● MATERIAL FOR THIS TASK
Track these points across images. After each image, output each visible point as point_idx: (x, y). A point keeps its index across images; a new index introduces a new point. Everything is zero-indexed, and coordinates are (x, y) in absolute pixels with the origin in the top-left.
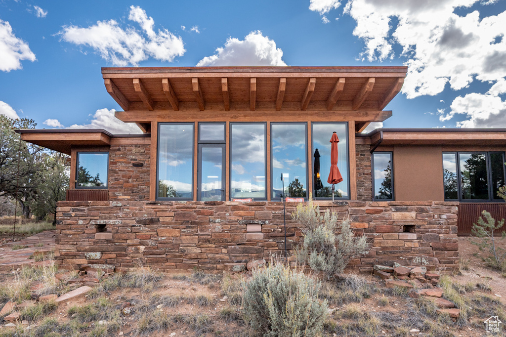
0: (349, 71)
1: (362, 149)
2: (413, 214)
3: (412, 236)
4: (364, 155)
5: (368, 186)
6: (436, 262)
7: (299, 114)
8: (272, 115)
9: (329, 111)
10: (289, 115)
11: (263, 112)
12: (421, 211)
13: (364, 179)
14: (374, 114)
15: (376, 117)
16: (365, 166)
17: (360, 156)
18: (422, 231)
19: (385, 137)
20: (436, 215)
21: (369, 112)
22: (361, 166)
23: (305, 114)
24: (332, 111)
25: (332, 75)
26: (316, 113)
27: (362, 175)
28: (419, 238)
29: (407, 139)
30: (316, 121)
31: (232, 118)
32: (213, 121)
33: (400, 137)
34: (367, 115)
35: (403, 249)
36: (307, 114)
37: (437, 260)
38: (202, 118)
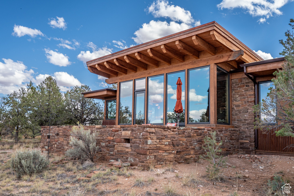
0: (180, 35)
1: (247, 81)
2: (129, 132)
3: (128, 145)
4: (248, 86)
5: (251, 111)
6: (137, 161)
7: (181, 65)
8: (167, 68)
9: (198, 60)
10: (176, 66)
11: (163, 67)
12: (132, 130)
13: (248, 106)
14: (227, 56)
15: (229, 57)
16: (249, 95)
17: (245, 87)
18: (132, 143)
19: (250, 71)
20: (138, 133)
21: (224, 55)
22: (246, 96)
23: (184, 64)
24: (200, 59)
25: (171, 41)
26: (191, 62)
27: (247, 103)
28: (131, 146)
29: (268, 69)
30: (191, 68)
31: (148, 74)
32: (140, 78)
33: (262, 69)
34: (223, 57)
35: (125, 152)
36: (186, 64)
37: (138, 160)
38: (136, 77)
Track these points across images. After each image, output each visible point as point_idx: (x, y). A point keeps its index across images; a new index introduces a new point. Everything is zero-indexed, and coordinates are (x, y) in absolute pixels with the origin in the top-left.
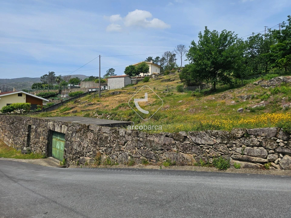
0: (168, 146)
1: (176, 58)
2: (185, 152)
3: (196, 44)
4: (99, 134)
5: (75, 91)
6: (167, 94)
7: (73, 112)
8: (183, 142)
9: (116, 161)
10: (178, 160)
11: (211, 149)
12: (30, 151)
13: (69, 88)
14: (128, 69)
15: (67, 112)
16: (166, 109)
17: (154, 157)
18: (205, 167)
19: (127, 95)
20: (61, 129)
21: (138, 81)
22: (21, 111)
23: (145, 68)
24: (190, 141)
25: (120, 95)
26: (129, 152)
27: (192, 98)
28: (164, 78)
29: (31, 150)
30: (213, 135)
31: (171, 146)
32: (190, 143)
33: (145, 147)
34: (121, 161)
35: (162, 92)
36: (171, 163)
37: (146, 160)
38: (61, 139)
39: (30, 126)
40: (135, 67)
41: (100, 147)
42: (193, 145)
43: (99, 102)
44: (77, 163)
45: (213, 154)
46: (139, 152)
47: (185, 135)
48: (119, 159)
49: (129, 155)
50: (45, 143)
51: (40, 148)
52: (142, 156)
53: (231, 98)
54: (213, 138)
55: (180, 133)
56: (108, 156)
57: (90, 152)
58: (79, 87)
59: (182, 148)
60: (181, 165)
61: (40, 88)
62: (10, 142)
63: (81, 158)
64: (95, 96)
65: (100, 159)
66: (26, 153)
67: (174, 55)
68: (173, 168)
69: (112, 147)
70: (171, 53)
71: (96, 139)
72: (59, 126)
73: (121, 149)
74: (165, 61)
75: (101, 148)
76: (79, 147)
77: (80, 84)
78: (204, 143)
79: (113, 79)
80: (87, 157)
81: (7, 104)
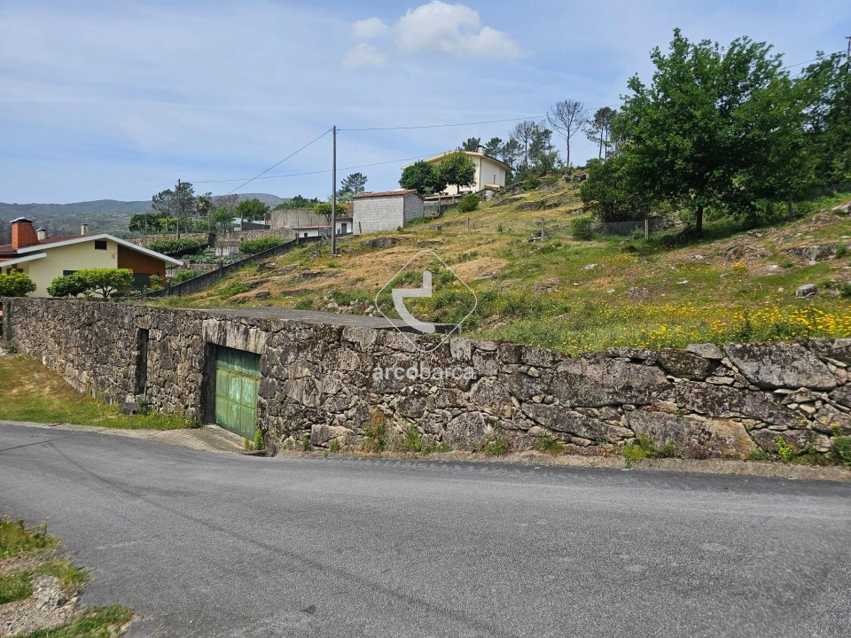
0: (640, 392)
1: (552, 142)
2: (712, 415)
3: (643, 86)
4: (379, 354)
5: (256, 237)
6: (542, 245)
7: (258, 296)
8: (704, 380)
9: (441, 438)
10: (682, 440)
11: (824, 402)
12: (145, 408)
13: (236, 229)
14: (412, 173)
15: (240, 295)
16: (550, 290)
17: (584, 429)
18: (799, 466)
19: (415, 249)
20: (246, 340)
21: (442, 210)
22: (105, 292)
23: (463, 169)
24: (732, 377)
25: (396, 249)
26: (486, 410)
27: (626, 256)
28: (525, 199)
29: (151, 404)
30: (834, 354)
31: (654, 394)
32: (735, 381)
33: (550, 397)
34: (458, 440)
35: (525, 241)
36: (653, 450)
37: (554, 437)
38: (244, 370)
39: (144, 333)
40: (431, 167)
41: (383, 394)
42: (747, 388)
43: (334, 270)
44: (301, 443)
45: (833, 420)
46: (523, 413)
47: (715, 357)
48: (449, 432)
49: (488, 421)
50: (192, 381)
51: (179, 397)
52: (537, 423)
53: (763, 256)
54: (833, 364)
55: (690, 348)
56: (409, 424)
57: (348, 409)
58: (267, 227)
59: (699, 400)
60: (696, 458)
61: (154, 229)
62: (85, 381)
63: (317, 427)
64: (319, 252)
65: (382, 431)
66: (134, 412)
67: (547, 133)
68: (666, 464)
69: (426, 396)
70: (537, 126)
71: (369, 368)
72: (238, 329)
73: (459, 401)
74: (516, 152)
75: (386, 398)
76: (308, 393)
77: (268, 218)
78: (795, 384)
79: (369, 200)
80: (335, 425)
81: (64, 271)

● WORK INSTRUCTIONS
In all the records above, swap "zero-indexed" for "numbered from zero" and write the lines out again with nothing else changed. Leave the pictures out.

● TASK RESPONSE
Track these points across images. After each image, output each visible point as point_idx: (x, y). A point keeps its index across images; a new index introduces a new point. Everything is numbered from zero, and coordinates are (x, y) in absolute pixels with the origin in the top-left.
0: (349, 71)
1: (362, 149)
2: (413, 214)
3: (412, 236)
4: (364, 155)
5: (368, 186)
6: (436, 262)
7: (299, 114)
8: (272, 115)
9: (329, 111)
10: (289, 115)
11: (263, 112)
12: (421, 211)
13: (364, 179)
14: (374, 114)
15: (376, 117)
16: (365, 166)
17: (360, 156)
18: (422, 231)
19: (385, 137)
20: (436, 215)
21: (369, 112)
22: (361, 166)
23: (305, 114)
24: (332, 111)
25: (332, 75)
26: (316, 113)
27: (362, 175)
28: (419, 238)
29: (407, 139)
30: (316, 121)
31: (232, 118)
32: (213, 121)
33: (400, 137)
34: (367, 115)
35: (403, 249)
36: (307, 114)
37: (437, 260)
38: (202, 118)
0: (180, 35)
1: (247, 81)
2: (129, 132)
3: (128, 145)
4: (248, 86)
5: (251, 111)
6: (137, 161)
7: (181, 65)
8: (167, 68)
9: (198, 60)
10: (176, 66)
11: (163, 67)
12: (132, 130)
13: (248, 106)
14: (227, 56)
15: (229, 57)
16: (249, 95)
17: (245, 87)
18: (132, 143)
19: (250, 71)
20: (138, 133)
21: (224, 55)
22: (246, 96)
23: (184, 64)
24: (200, 59)
25: (171, 41)
26: (191, 62)
27: (247, 103)
28: (131, 146)
29: (268, 69)
30: (191, 68)
31: (148, 74)
32: (140, 78)
33: (262, 69)
34: (223, 57)
35: (125, 152)
36: (186, 64)
37: (138, 160)
38: (136, 77)
Track these points across images. After each image, output each visible point as point_idx: (x, y). A point keeps its index across images; a new index introduces a new point. Everything is numbered from zero, and coordinates are (x, y) in absolute pixels with the origin in the top-left.
0: (168, 146)
1: (176, 58)
2: (185, 152)
3: (196, 44)
4: (99, 134)
5: (75, 91)
6: (167, 94)
7: (73, 112)
8: (183, 142)
9: (116, 161)
10: (178, 160)
11: (211, 149)
12: (30, 151)
13: (69, 88)
14: (128, 69)
15: (67, 112)
16: (166, 109)
17: (154, 157)
18: (205, 167)
19: (127, 95)
20: (61, 129)
21: (138, 81)
22: (21, 111)
23: (145, 68)
24: (190, 141)
25: (120, 95)
26: (129, 152)
27: (192, 98)
28: (164, 78)
29: (31, 150)
30: (213, 135)
31: (171, 146)
32: (190, 143)
33: (145, 147)
34: (121, 161)
35: (162, 92)
36: (171, 163)
37: (146, 160)
38: (61, 139)
39: (30, 126)
40: (135, 67)
41: (100, 147)
42: (193, 145)
43: (99, 102)
44: (77, 163)
45: (213, 154)
46: (139, 152)
47: (185, 135)
48: (119, 159)
49: (129, 155)
50: (45, 143)
51: (40, 148)
52: (142, 156)
53: (231, 98)
54: (213, 138)
55: (180, 133)
56: (108, 156)
57: (90, 152)
58: (79, 87)
59: (182, 148)
60: (181, 165)
61: (40, 88)
62: (10, 142)
63: (81, 158)
64: (95, 96)
65: (100, 159)
66: (26, 153)
67: (174, 55)
68: (173, 168)
69: (112, 147)
70: (171, 53)
71: (96, 139)
72: (59, 126)
73: (121, 149)
74: (165, 61)
75: (101, 148)
76: (79, 147)
77: (80, 84)
78: (204, 143)
79: (113, 79)
80: (87, 157)
81: (7, 104)
0: (640, 392)
1: (552, 142)
2: (712, 415)
3: (643, 86)
4: (379, 354)
5: (256, 237)
6: (542, 245)
7: (258, 296)
8: (704, 380)
9: (441, 438)
10: (682, 440)
11: (824, 402)
12: (145, 408)
13: (236, 229)
14: (412, 173)
15: (240, 295)
16: (550, 290)
17: (584, 429)
18: (799, 466)
19: (415, 249)
20: (246, 340)
21: (442, 210)
22: (105, 292)
23: (463, 169)
24: (732, 377)
25: (396, 249)
26: (486, 410)
27: (626, 256)
28: (525, 199)
29: (151, 404)
30: (834, 354)
31: (654, 394)
32: (735, 381)
33: (550, 397)
34: (458, 440)
35: (525, 241)
36: (653, 450)
37: (554, 437)
38: (244, 370)
39: (144, 333)
40: (431, 167)
41: (383, 394)
42: (747, 388)
43: (334, 270)
44: (301, 443)
45: (833, 420)
46: (523, 413)
47: (715, 357)
48: (449, 432)
49: (488, 421)
50: (192, 381)
51: (179, 397)
52: (537, 423)
53: (763, 256)
54: (833, 364)
55: (690, 348)
56: (409, 424)
57: (348, 409)
58: (267, 227)
59: (699, 400)
60: (696, 458)
61: (154, 229)
62: (85, 381)
63: (317, 427)
64: (319, 252)
65: (382, 431)
66: (134, 412)
67: (547, 133)
68: (666, 464)
69: (426, 396)
70: (537, 126)
71: (369, 368)
72: (238, 329)
73: (459, 401)
74: (516, 152)
75: (386, 398)
76: (308, 393)
77: (268, 218)
78: (795, 384)
79: (369, 200)
80: (335, 425)
81: (64, 271)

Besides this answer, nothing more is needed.